(Beginning of Data shown)
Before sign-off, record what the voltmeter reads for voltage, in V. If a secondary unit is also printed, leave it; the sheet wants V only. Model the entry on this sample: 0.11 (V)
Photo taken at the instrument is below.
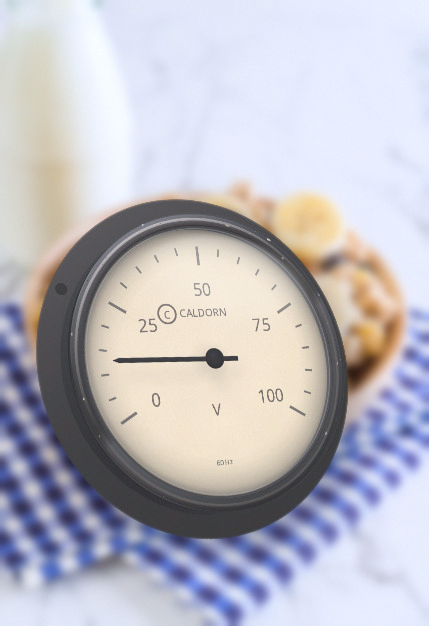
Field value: 12.5 (V)
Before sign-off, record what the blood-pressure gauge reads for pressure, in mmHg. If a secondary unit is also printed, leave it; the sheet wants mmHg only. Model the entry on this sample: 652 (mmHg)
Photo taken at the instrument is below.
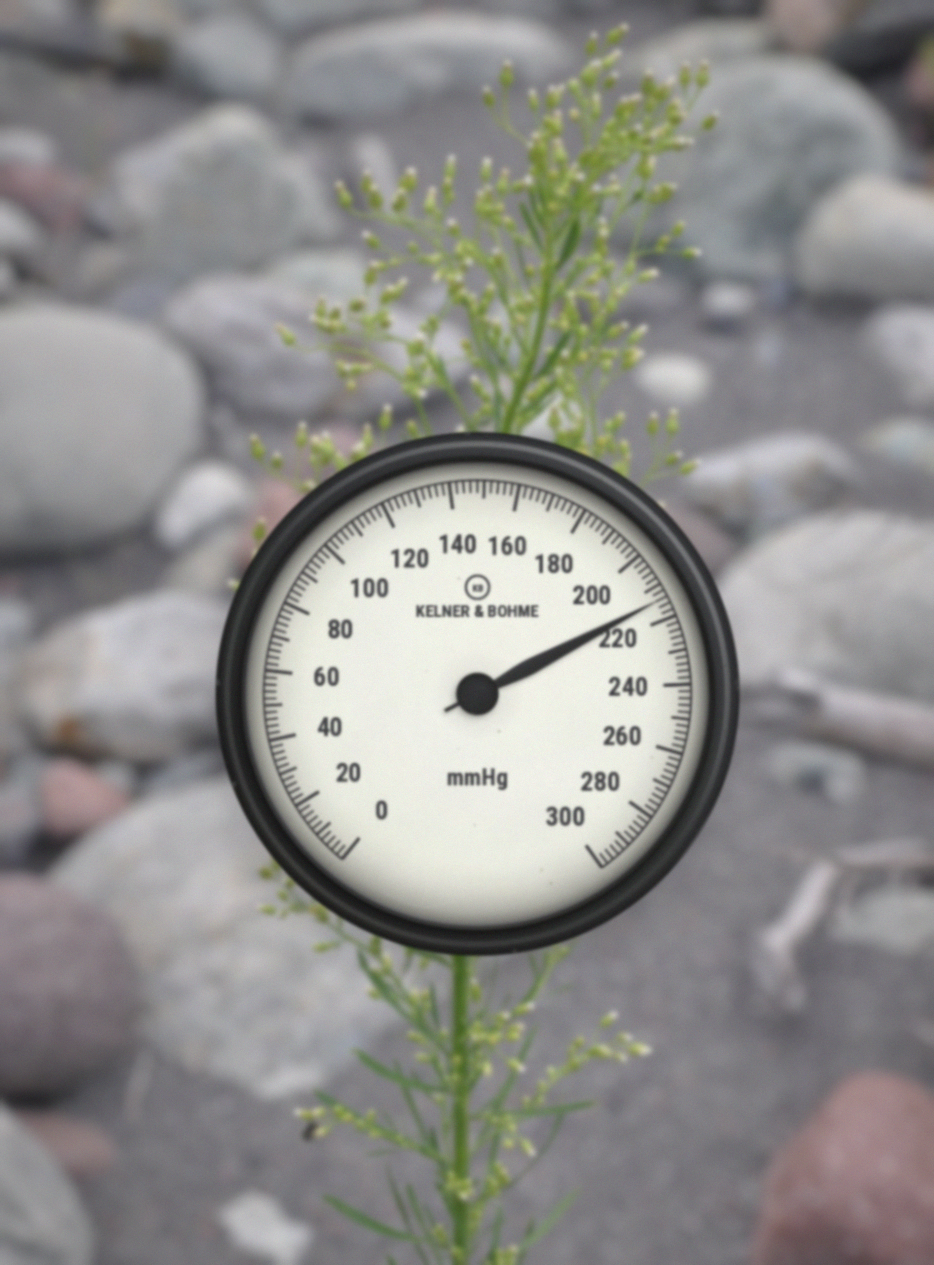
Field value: 214 (mmHg)
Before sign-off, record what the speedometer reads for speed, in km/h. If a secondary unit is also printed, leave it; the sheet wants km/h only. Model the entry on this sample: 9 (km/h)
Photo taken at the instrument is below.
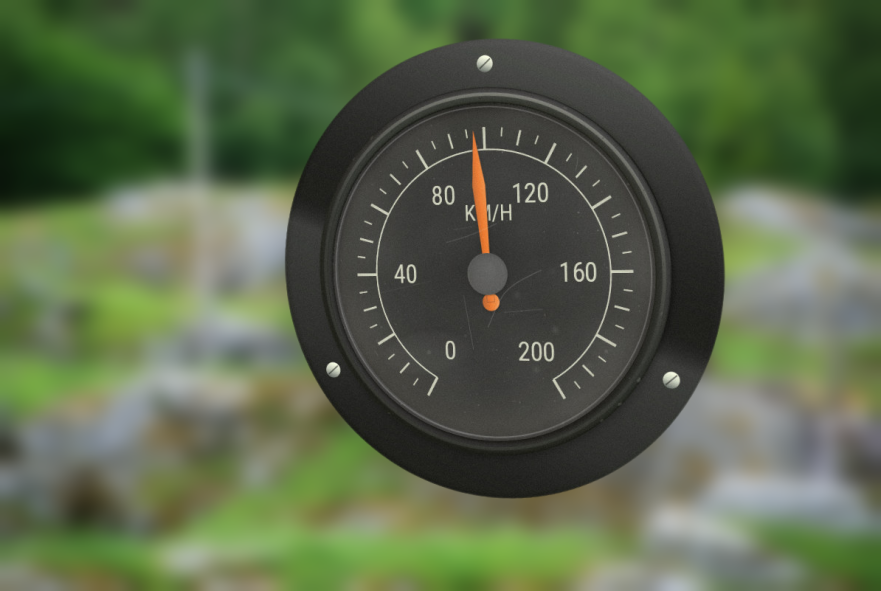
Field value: 97.5 (km/h)
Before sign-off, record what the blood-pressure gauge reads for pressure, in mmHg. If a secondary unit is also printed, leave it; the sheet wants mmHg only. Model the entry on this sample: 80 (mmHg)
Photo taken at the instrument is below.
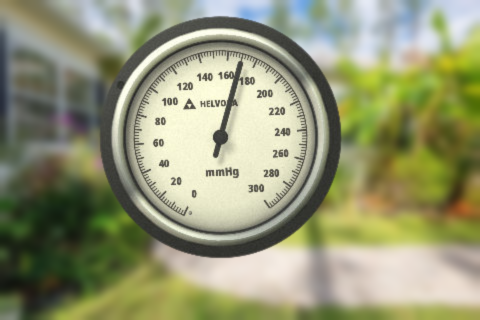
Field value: 170 (mmHg)
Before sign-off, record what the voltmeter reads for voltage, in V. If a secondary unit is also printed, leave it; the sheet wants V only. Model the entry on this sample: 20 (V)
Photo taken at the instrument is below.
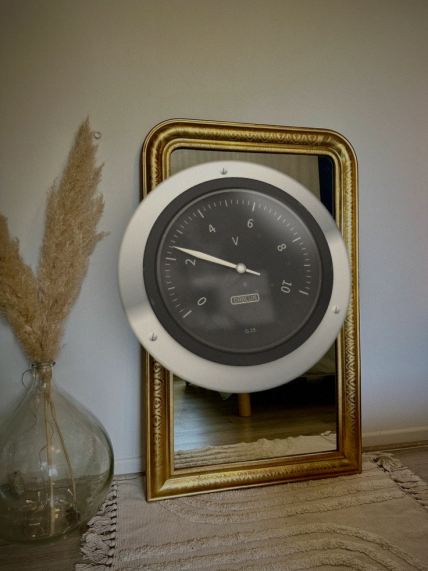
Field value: 2.4 (V)
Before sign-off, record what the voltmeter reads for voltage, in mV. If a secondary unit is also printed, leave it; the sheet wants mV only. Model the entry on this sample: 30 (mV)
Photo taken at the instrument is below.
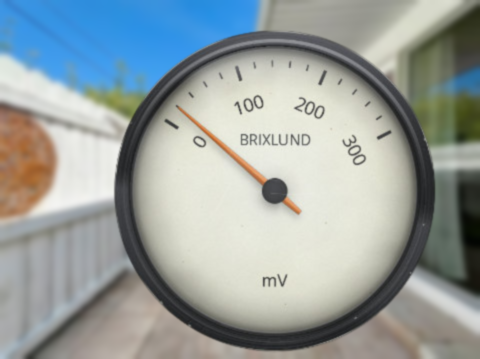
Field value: 20 (mV)
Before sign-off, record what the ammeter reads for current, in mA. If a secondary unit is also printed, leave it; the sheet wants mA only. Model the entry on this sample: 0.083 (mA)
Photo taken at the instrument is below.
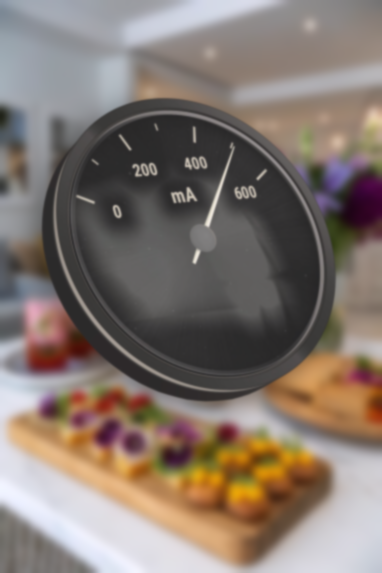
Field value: 500 (mA)
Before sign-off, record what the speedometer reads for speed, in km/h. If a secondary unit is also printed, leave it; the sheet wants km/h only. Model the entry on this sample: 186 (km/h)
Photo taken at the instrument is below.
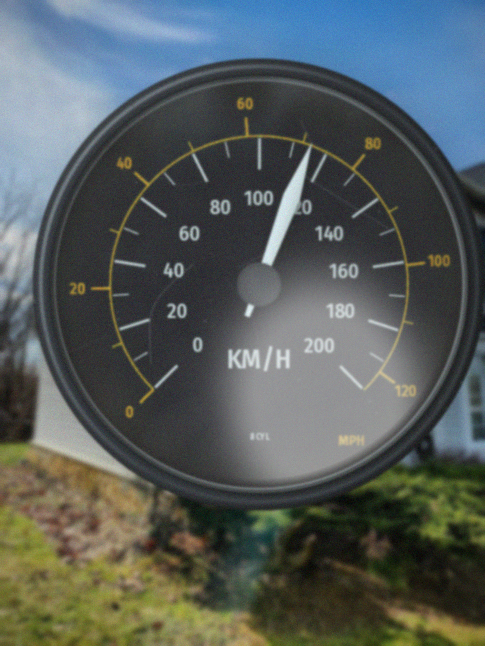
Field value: 115 (km/h)
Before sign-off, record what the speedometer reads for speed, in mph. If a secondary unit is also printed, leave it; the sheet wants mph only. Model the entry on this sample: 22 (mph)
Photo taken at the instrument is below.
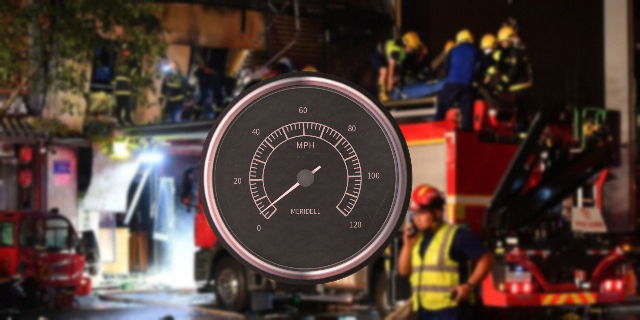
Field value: 4 (mph)
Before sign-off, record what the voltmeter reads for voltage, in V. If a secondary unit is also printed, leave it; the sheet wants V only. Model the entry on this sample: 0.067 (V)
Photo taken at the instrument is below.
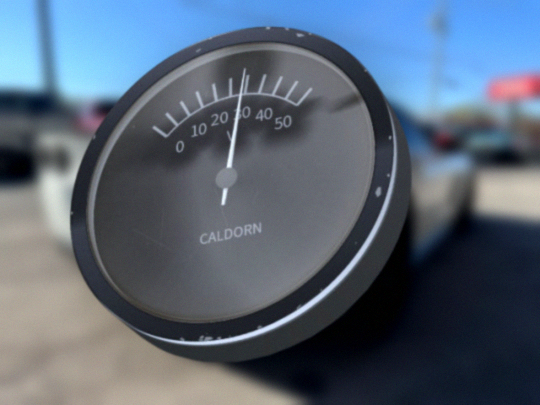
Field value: 30 (V)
(End of Data shown)
Problem details: Copy the whole listing above word for word, from the first line to the last, but leave out the pictures.

Answer to this task:
Before sign-off, record what the voltmeter reads for voltage, in V. If a secondary unit is also printed, leave it; the sheet wants V only. Model the entry on this sample: 0.11 (V)
Photo taken at the instrument is below.
Field value: 12.5 (V)
Before sign-off, record what the blood-pressure gauge reads for pressure, in mmHg. If a secondary unit is also printed, leave it; the sheet wants mmHg only. Model the entry on this sample: 652 (mmHg)
Photo taken at the instrument is below.
Field value: 214 (mmHg)
Before sign-off, record what the speedometer reads for speed, in km/h. If a secondary unit is also printed, leave it; the sheet wants km/h only. Model the entry on this sample: 9 (km/h)
Photo taken at the instrument is below.
Field value: 97.5 (km/h)
Before sign-off, record what the blood-pressure gauge reads for pressure, in mmHg. If a secondary unit is also printed, leave it; the sheet wants mmHg only. Model the entry on this sample: 80 (mmHg)
Photo taken at the instrument is below.
Field value: 170 (mmHg)
Before sign-off, record what the voltmeter reads for voltage, in V. If a secondary unit is also printed, leave it; the sheet wants V only. Model the entry on this sample: 20 (V)
Photo taken at the instrument is below.
Field value: 2.4 (V)
Before sign-off, record what the voltmeter reads for voltage, in mV. If a secondary unit is also printed, leave it; the sheet wants mV only. Model the entry on this sample: 30 (mV)
Photo taken at the instrument is below.
Field value: 20 (mV)
Before sign-off, record what the ammeter reads for current, in mA. If a secondary unit is also printed, leave it; the sheet wants mA only. Model the entry on this sample: 0.083 (mA)
Photo taken at the instrument is below.
Field value: 500 (mA)
Before sign-off, record what the speedometer reads for speed, in km/h. If a secondary unit is also printed, leave it; the sheet wants km/h only. Model the entry on this sample: 186 (km/h)
Photo taken at the instrument is below.
Field value: 115 (km/h)
Before sign-off, record what the speedometer reads for speed, in mph. If a secondary unit is also printed, leave it; the sheet wants mph only. Model the entry on this sample: 22 (mph)
Photo taken at the instrument is below.
Field value: 4 (mph)
Before sign-off, record what the voltmeter reads for voltage, in V. If a secondary unit is also printed, leave it; the sheet wants V only. Model the entry on this sample: 0.067 (V)
Photo taken at the instrument is below.
Field value: 30 (V)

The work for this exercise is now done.